Пожелала дружина — и «исковали» ей серебряные ложки, да и пили, наверное, из серебряных чаш, и разливали серебряными ковшами. И буйства, и удали молодецкой, и хмельного веселья довольно было на этих пирах. Гудцы наигрывали, да скоморохи веселили князя и его сотрапезников, а шутки все больше нескромные, срамные.
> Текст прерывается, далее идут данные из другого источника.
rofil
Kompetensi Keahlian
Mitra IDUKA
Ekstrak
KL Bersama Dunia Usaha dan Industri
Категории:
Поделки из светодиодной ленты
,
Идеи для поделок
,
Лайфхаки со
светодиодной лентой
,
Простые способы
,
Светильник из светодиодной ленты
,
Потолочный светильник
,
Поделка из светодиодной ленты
Владимир, без сомнения, любил вкусно поесть и сладко попить. И не зря позднейшему книжнику казалось, будто князь самолично способен был поглотить яств да приправ вдвое больше, чем вся остальная дружина. «Руси есть веселие пити, не можем без того быти» — так складно скажет князь позже, но скажет именно о своих пирах и подразумевая в первую очередь самого себя. Да и вообще, плотские, телесные наслаждения — будь то еда, питье или любовная утеха — играли в жизни Владимира далеко не последнюю роль.
Так, Владимир был непомерно сластолюбив. Познав женщину очень рано — лет в пятнадцать-шестнадцать, — он, по словам летописца, был «побежден похотью женскою» и сделался «несыт блуда».
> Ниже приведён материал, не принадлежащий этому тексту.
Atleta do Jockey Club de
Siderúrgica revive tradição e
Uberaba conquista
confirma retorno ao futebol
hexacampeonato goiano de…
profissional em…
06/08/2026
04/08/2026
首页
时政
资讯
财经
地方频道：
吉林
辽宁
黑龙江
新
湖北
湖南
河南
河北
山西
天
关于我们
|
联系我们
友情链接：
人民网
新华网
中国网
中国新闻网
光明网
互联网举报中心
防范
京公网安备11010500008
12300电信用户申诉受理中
Язычник, он имел пять законных, или, как говорили в древней Руси, «водимых» жен, но сверх того — еще и сотни наложниц в своих загородных резиденциях: «300 в Вышгороде, да 300 в Белгороде, да 200 на Берестовом, в сельце». Но и наложницы не могли удовлетворить необузданного в своих желаниях князя. «Ненасытен бьш в блуде, приводя к себе замужних жен и девиц растлевая» — так с осуждением писал о Владимире летописец XI века{114}.
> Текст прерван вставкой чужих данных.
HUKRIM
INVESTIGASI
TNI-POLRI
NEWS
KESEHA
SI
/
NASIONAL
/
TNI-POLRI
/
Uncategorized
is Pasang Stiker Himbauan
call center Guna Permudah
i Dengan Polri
Эта «ненасытность» князя — отнюдь не вымысел позднейшего автора-христианина, стремившегося подчеркнуть греховность Владимира-язычника и противопоставить ей высоту его христианского подвига, как иногда полагают. Если летописец и преувеличивал, сравнивая Владимира с библейским царем Соломоном, имевшим, по преданию, до 700 жен и до 300 наложниц, то преувеличивал в цифрах, а не по сути. О чрезмерном распутстве Владимира свидетельствуют и другие источники, помимо «Повести временных лет», в том числе и иностранные — например, «Хроника» современника Владимира Титмара, епископа Мерзебургского. Титмар, в частности, пишет не только о сластолюбии Владимира, но и о тех изнурительных средствах, которыми князь, уже после крещения, пытался обуздать свою неукротимую плоть.
Надо думать, что подобное «женолюбие» князя подвергалось осуждению лишь христианской моралью. Мужская сила язычника Владимира должна была почитаться проявлением присущей ему княжеской силы вообще, особой, сверхъестественной мощи. Она не только не роняла достоинства князя в глазах современников, но, наоборот, возвышала его. Удивительно, например, но до нас не дошло ни малейших намеков на ропот недовольства насилиями Владимира со стороны киевских «мужей», жены которых якобы попадали на княжеское ложе. Видимо, ропота и не было.
Те из наложниц князя, которые приносили ему здоровых полноценных сыновей, становились «водимыми» супругами. Таковых, повторюсь, было пять, не считая гречанки Анны, с которой Владимир соединился христианским браком в 989 году.
Первой, как мы уже говорили, следует считать либо Рогнеду, либо некую чешку (автор Иоакимовской летописи считал ее скандинавкой), родившую князю первенца Вышеслава.
Насильно взятая в жены Рогнеда родила четырех сыновей: Изяслава, Ярослава, Мстислава и Всеволода (в некоторых более поздних летописях вместо Мстислава назван Вышеслав), а также двух дочерей, одной из которых была знаменитая в будущем Предслава[22]. Кто из сыновей Рогнеды был старше, кто младше, не вполне ясно. «Повесть временных лет» называет первым Изяслава, Ярослав же следует третьим или четвертым в общем списке сыновей Владимира. Но, с другой стороны, в той же «Повести…», в рассказе о смерти Ярослава Мудрого в 1054 году, указан его возраст, исходя из которого князь должен был родиться в 6486 (978) году{115}. Историки с недоверием относятся к этой дате, видя в ней тенденциозное стремление летописца утвердить задним числом «старейшинство» Ярослава среди Владимировичей{116}.
Умерла Рогнеда в 1000-м или в самом начале 1001 года. Ее судьба даже и после замужества была удивительной, можно сказать, исключительной для древней Руси. Видимо, Владимир с годами не охладел к ней, но продолжал страстно любить. Он и поселил ее отдельно, не в Киеве, а в пригородном сельце Предславино, на речке Лыбедь. (Название этого сельца, наверное, связано с именем дочери Рогнеды.)
22
Польский хронист XV века Ян Длугош, рассказывая о сестрах князя Ярослава, попавших в плен к Болеславу Польскому, называет наряду с Предславой некую Мстиславу (может быть, также дочь Рогнеды?).